BEGIN

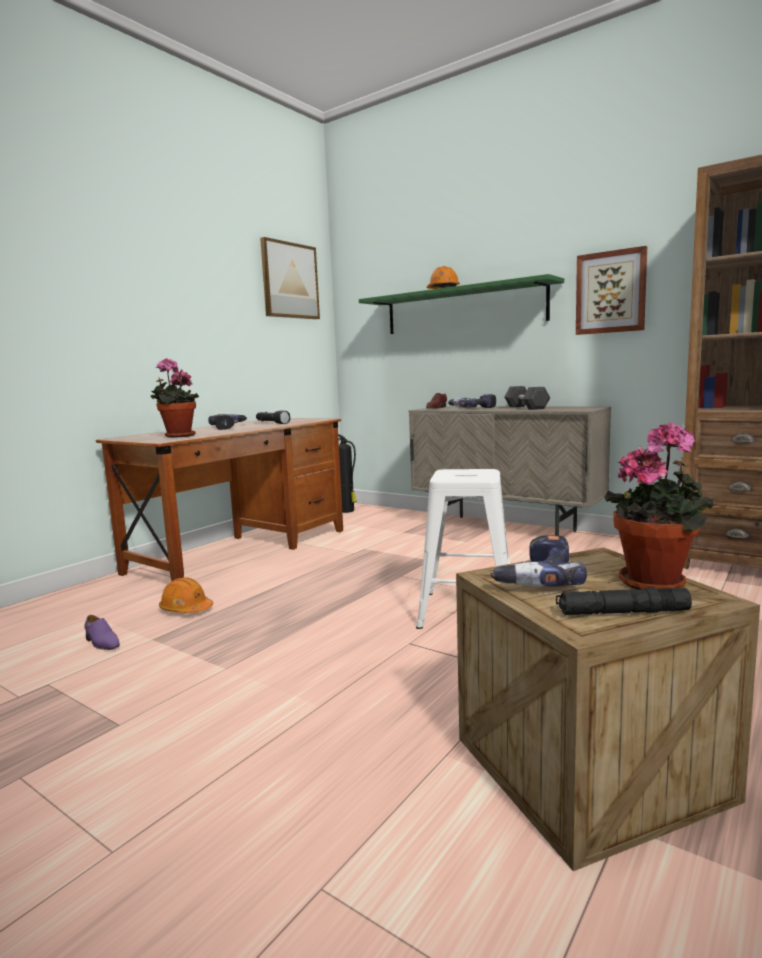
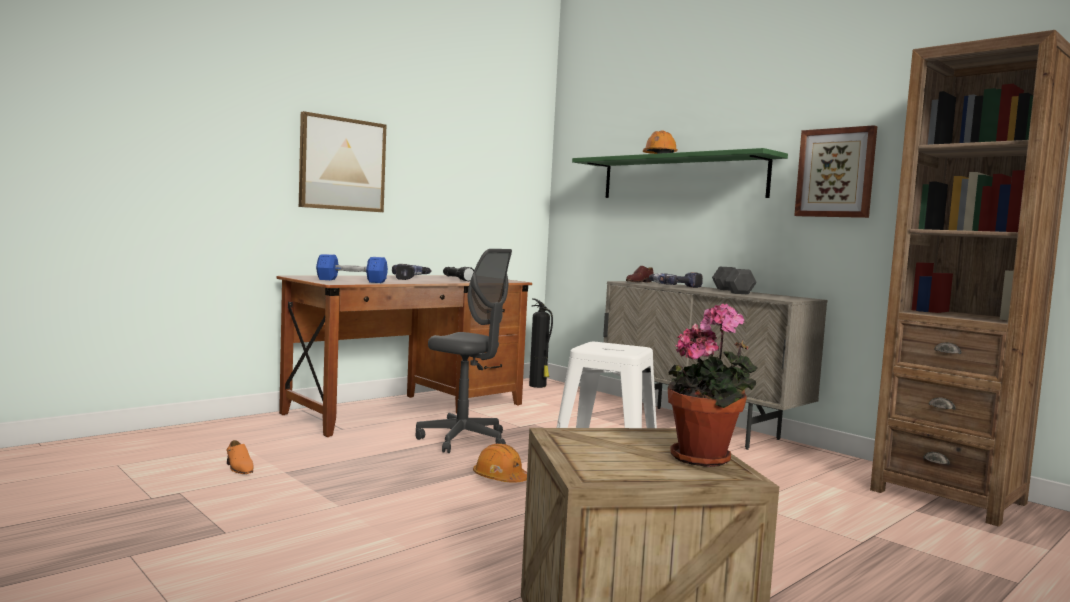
camera: 10 degrees right, 5 degrees down
(102, 643) = (239, 468): purple shoe -> orange shoe
(177, 436) = (352, 281): potted plant -> blue dumbbell
(186, 609) = (328, 452): orange hard hat -> orange hard hat (500, 478)
(289, 281) = (503, 134): picture -> picture (342, 164)
(310, 575) = (463, 440): none -> grey office chair
(536, 578) = (597, 440): power drill -> none
(622, 612) = (641, 473): black flashlight -> none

END

- _Task_: What this calls for is the material above set down exactly, pictures excluded.

- _Answer to this problem_:
camera: 10 degrees right, 5 degrees down
(102, 643) = (239, 468): purple shoe -> orange shoe
(177, 436) = (352, 281): potted plant -> blue dumbbell
(186, 609) = (328, 452): orange hard hat -> orange hard hat (500, 478)
(289, 281) = (503, 134): picture -> picture (342, 164)
(310, 575) = (463, 440): none -> grey office chair
(536, 578) = (597, 440): power drill -> none
(622, 612) = (641, 473): black flashlight -> none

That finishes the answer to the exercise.